▶ Exercise brief
Print every line exactly as it appears in the material below.

● ● ● ● ●

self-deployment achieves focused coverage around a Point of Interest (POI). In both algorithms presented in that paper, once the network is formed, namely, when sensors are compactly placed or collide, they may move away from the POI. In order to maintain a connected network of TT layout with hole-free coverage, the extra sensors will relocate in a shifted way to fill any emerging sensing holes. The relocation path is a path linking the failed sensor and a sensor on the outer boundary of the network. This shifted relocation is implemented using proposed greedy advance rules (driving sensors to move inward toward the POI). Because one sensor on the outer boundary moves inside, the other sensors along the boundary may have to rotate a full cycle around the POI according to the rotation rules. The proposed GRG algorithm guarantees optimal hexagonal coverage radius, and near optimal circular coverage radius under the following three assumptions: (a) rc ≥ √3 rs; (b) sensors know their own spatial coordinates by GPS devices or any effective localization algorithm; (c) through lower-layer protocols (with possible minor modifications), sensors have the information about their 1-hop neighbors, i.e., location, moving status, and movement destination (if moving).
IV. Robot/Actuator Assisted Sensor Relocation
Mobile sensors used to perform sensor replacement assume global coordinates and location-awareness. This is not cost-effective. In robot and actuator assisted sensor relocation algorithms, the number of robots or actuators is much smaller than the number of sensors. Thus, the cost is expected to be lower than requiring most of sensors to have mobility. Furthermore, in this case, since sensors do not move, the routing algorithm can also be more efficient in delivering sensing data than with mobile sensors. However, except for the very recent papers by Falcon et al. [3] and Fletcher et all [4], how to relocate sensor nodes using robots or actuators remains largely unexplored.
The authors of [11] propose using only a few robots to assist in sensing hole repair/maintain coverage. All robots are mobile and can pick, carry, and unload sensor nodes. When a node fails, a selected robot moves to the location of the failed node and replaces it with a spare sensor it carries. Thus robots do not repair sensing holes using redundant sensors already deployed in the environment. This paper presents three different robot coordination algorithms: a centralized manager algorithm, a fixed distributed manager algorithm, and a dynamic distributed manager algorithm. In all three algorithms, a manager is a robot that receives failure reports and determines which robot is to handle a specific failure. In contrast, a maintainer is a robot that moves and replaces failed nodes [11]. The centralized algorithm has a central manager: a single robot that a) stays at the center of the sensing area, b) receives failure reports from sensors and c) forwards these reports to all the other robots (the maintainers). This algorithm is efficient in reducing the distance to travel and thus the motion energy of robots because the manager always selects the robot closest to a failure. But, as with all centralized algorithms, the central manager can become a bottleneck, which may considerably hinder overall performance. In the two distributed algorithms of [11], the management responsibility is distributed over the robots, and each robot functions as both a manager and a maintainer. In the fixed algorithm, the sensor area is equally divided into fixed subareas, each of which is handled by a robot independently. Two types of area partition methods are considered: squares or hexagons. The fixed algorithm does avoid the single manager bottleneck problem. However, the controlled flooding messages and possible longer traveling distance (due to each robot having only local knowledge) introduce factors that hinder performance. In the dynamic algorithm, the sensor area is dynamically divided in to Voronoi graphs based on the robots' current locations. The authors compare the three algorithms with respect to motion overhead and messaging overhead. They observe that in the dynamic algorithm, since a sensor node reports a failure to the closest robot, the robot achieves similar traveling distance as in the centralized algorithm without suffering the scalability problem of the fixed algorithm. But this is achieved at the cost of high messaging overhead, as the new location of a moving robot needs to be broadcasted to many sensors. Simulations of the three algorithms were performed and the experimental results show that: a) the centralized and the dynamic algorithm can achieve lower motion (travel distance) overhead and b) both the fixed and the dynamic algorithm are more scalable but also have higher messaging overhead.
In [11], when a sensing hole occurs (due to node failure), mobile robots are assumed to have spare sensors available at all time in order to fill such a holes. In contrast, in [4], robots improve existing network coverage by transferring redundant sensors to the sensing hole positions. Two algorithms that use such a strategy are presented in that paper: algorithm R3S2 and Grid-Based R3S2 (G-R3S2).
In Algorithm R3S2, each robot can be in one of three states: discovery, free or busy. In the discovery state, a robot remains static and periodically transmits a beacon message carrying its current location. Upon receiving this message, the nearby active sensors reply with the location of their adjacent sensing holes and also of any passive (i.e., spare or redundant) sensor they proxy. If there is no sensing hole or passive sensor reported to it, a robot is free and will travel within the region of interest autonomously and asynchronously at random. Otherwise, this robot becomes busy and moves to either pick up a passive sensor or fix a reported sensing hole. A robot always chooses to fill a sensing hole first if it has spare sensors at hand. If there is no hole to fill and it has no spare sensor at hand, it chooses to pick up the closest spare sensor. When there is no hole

● ● ● ● ●

▶ Answer to this problem
self-deployment achieves focused coverage around a Point of Interest (POI). In both algorithms presented in that paper, once the network is formed, namely, when sensors are compactly placed or collide, they may move away from the POI. In order to maintain a connected network of TT layout with hole-free coverage, the extra sensors will relocate in a shifted way to fill any emerging sensing holes. The relocation path is a path linking the failed sensor and a sensor on the outer boundary of the network. This shifted relocation is implemented using proposed greedy advance rules (driving sensors to move inward toward the POI). Because one sensor on the outer boundary moves inside, the other sensors along the boundary may have to rotate a full cycle around the POI according to the rotation rules. The proposed GRG algorithm guarantees optimal hexagonal coverage radius, and near optimal circular coverage radius under the following three assumptions: (a) rc ≥ √3 rs; (b) sensors know their own spatial coordinates by GPS devices or any effective localization algorithm; (c) through lower-layer protocols (with possible minor modifications), sensors have the information about their 1-hop neighbors, i.e., location, moving status, and movement destination (if moving).
IV. Robot/Actuator Assisted Sensor Relocation
Mobile sensors used to perform sensor replacement assume global coordinates and location-awareness. This is not cost-effective. In robot and actuator assisted sensor relocation algorithms, the number of robots or actuators is much smaller than the number of sensors. Thus, the cost is expected to be lower than requiring most of sensors to have mobility. Furthermore, in this case, since sensors do not move, the routing algorithm can also be more efficient in delivering sensing data than with mobile sensors. However, except for the very recent papers by Falcon et al. [3] and Fletcher et all [4], how to relocate sensor nodes using robots or actuators remains largely unexplored.
The authors of [11] propose using only a few robots to assist in sensing hole repair/maintain coverage. All robots are mobile and can pick, carry, and unload sensor nodes. When a node fails, a selected robot moves to the location of the failed node and replaces it with a spare sensor it carries. Thus robots do not repair sensing holes using redundant sensors already deployed in the environment. This paper presents three different robot coordination algorithms: a centralized manager algorithm, a fixed distributed manager algorithm, and a dynamic distributed manager algorithm. In all three algorithms, a manager is a robot that receives failure reports and determines which robot is to handle a specific failure. In contrast, a maintainer is a robot that moves and replaces failed nodes [11]. The centralized algorithm has a central manager: a single robot that a) stays at the center of the sensing area, b) receives failure reports from sensors and c) forwards these reports to all the other robots (the maintainers). This algorithm is efficient in reducing the distance to travel and thus the motion energy of robots because the manager always selects the robot closest to a failure. But, as with all centralized algorithms, the central manager can become a bottleneck, which may considerably hinder overall performance. In the two distributed algorithms of [11], the management responsibility is distributed over the robots, and each robot functions as both a manager and a maintainer. In the fixed algorithm, the sensor area is equally divided into fixed subareas, each of which is handled by a robot independently. Two types of area partition methods are considered: squares or hexagons. The fixed algorithm does avoid the single manager bottleneck problem. However, the controlled flooding messages and possible longer traveling distance (due to each robot having only local knowledge) introduce factors that hinder performance. In the dynamic algorithm, the sensor area is dynamically divided in to Voronoi graphs based on the robots' current locations. The authors compare the three algorithms with respect to motion overhead and messaging overhead. They observe that in the dynamic algorithm, since a sensor node reports a failure to the closest robot, the robot achieves similar traveling distance as in the centralized algorithm without suffering the scalability problem of the fixed algorithm. But this is achieved at the cost of high messaging overhead, as the new location of a moving robot needs to be broadcasted to many sensors. Simulations of the three algorithms were performed and the experimental results show that: a) the centralized and the dynamic algorithm can achieve lower motion (travel distance) overhead and b) both the fixed and the dynamic algorithm are more scalable but also have higher messaging overhead.
In [11], when a sensing hole occurs (due to node failure), mobile robots are assumed to have spare sensors available at all time in order to fill such a holes. In contrast, in [4], robots improve existing network coverage by transferring redundant sensors to the sensing hole positions. Two algorithms that use such a strategy are presented in that paper: algorithm R3S2 and Grid-Based R3S2 (G-R3S2).
In Algorithm R3S2, each robot can be in one of three states: discovery, free or busy. In the discovery state, a robot remains static and periodically transmits a beacon message carrying its current location. Upon receiving this message, the nearby active sensors reply with the location of their adjacent sensing holes and also of any passive (i.e., spare or redundant) sensor they proxy. If there is no sensing hole or passive sensor reported to it, a robot is free and will travel within the region of interest autonomously and asynchronously at random. Otherwise, this robot becomes busy and moves to either pick up a passive sensor or fix a reported sensing hole. A robot always chooses to fill a sensing hole first if it has spare sensors at hand. If there is no hole to fill and it has no spare sensor at hand, it chooses to pick up the closest spare sensor. When there is no hole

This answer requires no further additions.